* **TEXT EXTRACT**
Powers
- Author: Ursula K. Le Guin
- Language: English
- Series: Annals of the Western Shore
- Genre: Fantasy
- Publisher: Harcourt
- Publication date: September 1, 2007
- ISBN: 978-0-15-205770-1
- Preceded by: Voices

= Powers (novel) =

2007 novel by Ursula K. Le Guin

Powers (2007) is the third book in the trilogy Annals of the Western Shore a young adult series by Ursula K. Le Guin. It is preceded in the series by Gifts (2004) Voices (2006).

Powers begins in the city of Etra, a city-state resembling the Roman Republic in which wealthy families keep slaves. Gavir and his sister are slaves of the wealthy family of Arcamand. Possessed of an exceptional memory, Gavir is trained to be a teacher, and as a child is convinced of his owner's benevolence. After his sister is raped and killed, a grief-stricken Gavir leaves the city. Pursued by a slavecatcher, he travels through various societies as he attempts to find a home.

Powers won the 2008 Nebula Award for Best Novel. It was positively received by reviewers, who praised its exploration of power and freedom in society, and wrote that Le Guin had created a convincing setting. Multiple reviewers suggested that Powers conveyed a sense of hope to young readers finding their place in the world.

== Setting ==
Powers is the third volume of Annals of the Western Shore, following Gifts (2004) and Voices (2006). Gifts tells the story of Gry and Orrec, who grew up in Uplands in the far north of the fictional world depicted in the series, while Voices is set in the city of Ansul, in the southern region of the same world. The civilization of this world was settled by people from across a desert to the east of the regions depicted in the series. It consists of a number of city states, as well as some nomads on the borders of the desert. Powers begins in the city of Etra, whose political structure is similar to that of the Roman Republic. The wealthy families keep slaves, of whom the protagonist, Gavir, is one. Slaves are not allowed to keep their children, and slaves are thus considered not to have ancestors. Gavir and his sister Sallo are of the Rassiu, or marsh people, kidnapped as children by slave-takers. They are raised in the household of Arcamand alongside the children of the Arca family that owns them.

== Plot ==
Gavir has the gift of exceptional memory and occasional precognition. As a young child he "remembers" future events, but his elder sister Sallo cautions him to keep his power secret. All the household's children, free and enslaved, are educated by Everra, an elderly slave who trains Gavir to succeed him. Gavir is treated kindly by Yaven, the Family's eldest son, but as the children grow older he is often bullied by Yaven's brother Torm, and their half-brother Hoby, born to a slave woman. When Everra attempts to discipline Hoby, Torm challenges him, and in a fit of rage fatally wounds a younger boy. Torm is sent to train with soldiers, and the children pass several uneventful years.

* **DATA FOR THIS TASK**
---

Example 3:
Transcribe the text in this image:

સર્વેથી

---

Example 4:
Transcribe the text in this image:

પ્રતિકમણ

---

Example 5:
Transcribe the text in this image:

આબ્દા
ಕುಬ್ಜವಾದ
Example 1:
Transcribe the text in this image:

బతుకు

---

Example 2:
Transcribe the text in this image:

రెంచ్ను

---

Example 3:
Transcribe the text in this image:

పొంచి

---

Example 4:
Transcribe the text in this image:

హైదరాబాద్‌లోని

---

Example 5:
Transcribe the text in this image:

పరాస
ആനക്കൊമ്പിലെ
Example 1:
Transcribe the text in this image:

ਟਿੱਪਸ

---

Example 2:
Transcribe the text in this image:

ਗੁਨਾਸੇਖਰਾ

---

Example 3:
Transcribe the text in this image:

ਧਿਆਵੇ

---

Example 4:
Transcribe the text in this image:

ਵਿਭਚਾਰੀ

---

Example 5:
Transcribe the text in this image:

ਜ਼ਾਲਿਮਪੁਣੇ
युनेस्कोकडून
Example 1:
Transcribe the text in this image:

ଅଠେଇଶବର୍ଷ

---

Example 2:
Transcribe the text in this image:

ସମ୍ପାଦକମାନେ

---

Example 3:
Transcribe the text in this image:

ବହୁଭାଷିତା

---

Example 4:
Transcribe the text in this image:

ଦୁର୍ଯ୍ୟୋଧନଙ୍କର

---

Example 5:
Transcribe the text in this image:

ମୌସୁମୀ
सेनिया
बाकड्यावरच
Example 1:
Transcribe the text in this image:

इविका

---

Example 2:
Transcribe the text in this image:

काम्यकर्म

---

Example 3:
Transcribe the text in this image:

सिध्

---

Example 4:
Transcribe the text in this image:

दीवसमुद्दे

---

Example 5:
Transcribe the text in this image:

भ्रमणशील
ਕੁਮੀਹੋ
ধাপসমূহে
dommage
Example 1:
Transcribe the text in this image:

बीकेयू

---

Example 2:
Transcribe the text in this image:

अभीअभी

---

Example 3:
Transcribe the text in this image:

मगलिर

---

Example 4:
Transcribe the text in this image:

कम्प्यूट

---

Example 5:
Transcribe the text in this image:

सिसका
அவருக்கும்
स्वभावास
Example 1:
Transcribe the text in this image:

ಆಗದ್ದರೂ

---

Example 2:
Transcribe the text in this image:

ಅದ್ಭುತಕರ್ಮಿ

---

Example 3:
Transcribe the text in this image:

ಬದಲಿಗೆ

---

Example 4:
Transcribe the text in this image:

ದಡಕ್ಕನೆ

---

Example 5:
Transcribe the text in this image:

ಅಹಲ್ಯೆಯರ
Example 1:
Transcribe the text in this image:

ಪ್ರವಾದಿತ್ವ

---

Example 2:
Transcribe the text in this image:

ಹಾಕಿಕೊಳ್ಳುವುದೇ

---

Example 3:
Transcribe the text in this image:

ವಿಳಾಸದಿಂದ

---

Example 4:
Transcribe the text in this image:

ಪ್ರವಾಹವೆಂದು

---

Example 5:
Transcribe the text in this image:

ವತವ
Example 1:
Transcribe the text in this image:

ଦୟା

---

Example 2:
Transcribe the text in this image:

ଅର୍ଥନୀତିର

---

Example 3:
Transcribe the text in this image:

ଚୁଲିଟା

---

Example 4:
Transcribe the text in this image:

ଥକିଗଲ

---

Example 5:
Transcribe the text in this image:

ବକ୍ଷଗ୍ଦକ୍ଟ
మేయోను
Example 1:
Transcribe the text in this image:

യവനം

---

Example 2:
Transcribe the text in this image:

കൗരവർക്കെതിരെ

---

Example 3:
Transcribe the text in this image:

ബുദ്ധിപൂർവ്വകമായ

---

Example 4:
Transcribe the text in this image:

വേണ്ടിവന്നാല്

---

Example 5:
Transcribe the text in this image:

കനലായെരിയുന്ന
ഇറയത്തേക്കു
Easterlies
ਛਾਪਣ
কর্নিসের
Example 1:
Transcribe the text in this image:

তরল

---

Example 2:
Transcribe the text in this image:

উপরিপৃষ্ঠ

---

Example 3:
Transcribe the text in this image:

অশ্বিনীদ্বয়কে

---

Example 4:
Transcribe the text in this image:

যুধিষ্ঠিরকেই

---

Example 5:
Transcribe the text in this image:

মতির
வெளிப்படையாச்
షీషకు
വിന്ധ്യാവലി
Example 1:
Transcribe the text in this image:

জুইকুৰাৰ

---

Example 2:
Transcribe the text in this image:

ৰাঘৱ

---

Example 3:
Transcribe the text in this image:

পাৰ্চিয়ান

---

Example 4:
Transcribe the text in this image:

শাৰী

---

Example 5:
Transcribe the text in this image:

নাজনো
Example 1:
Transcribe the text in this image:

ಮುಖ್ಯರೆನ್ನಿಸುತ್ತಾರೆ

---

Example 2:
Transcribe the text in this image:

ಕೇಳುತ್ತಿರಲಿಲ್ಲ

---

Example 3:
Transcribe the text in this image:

* **TASK REQUIREMENTS**
1 - Reproduce the entries verbatim from their first line through the line containing "ସମ୍ପାଦକମାନେ", with both ends included.
2 - Carry on the article about the novel Powers from its last sentence.

* **RESPONSES TO THE EXERCISE**
1 -
---

Example 3:
Transcribe the text in this image:

સર્વેથી

---

Example 4:
Transcribe the text in this image:

પ્રતિકમણ

---

Example 5:
Transcribe the text in this image:

આબ્દા
ಕುಬ್ಜವಾದ
Example 1:
Transcribe the text in this image:

బతుకు

---

Example 2:
Transcribe the text in this image:

రెంచ్ను

---

Example 3:
Transcribe the text in this image:

పొంచి

---

Example 4:
Transcribe the text in this image:

హైదరాబాద్‌లోని

---

Example 5:
Transcribe the text in this image:

పరాస
ആനക്കൊമ്പിലെ
Example 1:
Transcribe the text in this image:

ਟਿੱਪਸ

---

Example 2:
Transcribe the text in this image:

ਗੁਨਾਸੇਖਰਾ

---

Example 3:
Transcribe the text in this image:

ਧਿਆਵੇ

---

Example 4:
Transcribe the text in this image:

ਵਿਭਚਾਰੀ

---

Example 5:
Transcribe the text in this image:

ਜ਼ਾਲਿਮਪੁਣੇ
युनेस्कोकडून
Example 1:
Transcribe the text in this image:

ଅଠେଇଶବର୍ଷ

---

Example 2:
Transcribe the text in this image:

ସମ୍ପାଦକମାନେ

2 -
Upon reaching adulthood Yaven joins the Etran military, and is given Sallo as a "gift-girl". The couple are content, having fallen in love. During Yaven's absence on a military excursion, Etra is attacked by neighboring Casicar, and endures a difficult siege. Gavir is lent to the city temple to assist with records. Here, other learned slaves introduce him to modern literature shunned by the conservative Everra, including writings by Orrec Caspro and others that challenge the slave-holding social order.

The Etran military eventually lifts the siege, but is rapidly dispatched elsewhere. In Yaven's absence, Torm and Hoby kidnap Sallo and another slave girl, taking them to a pleasure house outside the city where they are raped and killed. After her funeral outside the city, a grief-stricken Gavir is allowed to remain by the pyre, and he simply walks out of the city. After weeks of aimless wandering he is given shelter by an elderly hermit, Cuga, with whom he spends many months.

After a season with Cuga, Gavir joins a band of runaway slaves in the deep forest led by Barna, who subsist by raiding nearby villages. Gavir realizes that the men sometimes seize women as mistresses for Barna. Gavir's skill at retelling stories makes him popular, and he befriends Diero, an older woman and formerly Barna's mistress. Barna's men return from a raid with two sisters, Irad and Melle. Barna becomes smitten with the adolescent Irad, while Gavir befriends the young Melle, and teaches her letters. One night, Irad takes refuge from Barna in Gavir's room; fearing Barna's wrath, Diero persuades Gavir to flee.

Gavir flees to the nearby marsh people, who help him find his remaining family; his aunt Gegemer, and his uncle Metter, who takes him in. After some peaceful months Gavir's visions, long absent, return. He seeks his aunt's advice, knowing she has similar powers, but the marsh society's strict separation of women's and men's business stops her from teaching him. Gavir is taken to Dorod, a "seerman" who, attempting to train Gavir, gives him powerful mind-altering drugs that sicken him. Gegemer rescues him, nurses him back to health, and then tells Gavir she has had visions of him being pursued by an unknown man. Fearing Torm and Hoby, he flees once again.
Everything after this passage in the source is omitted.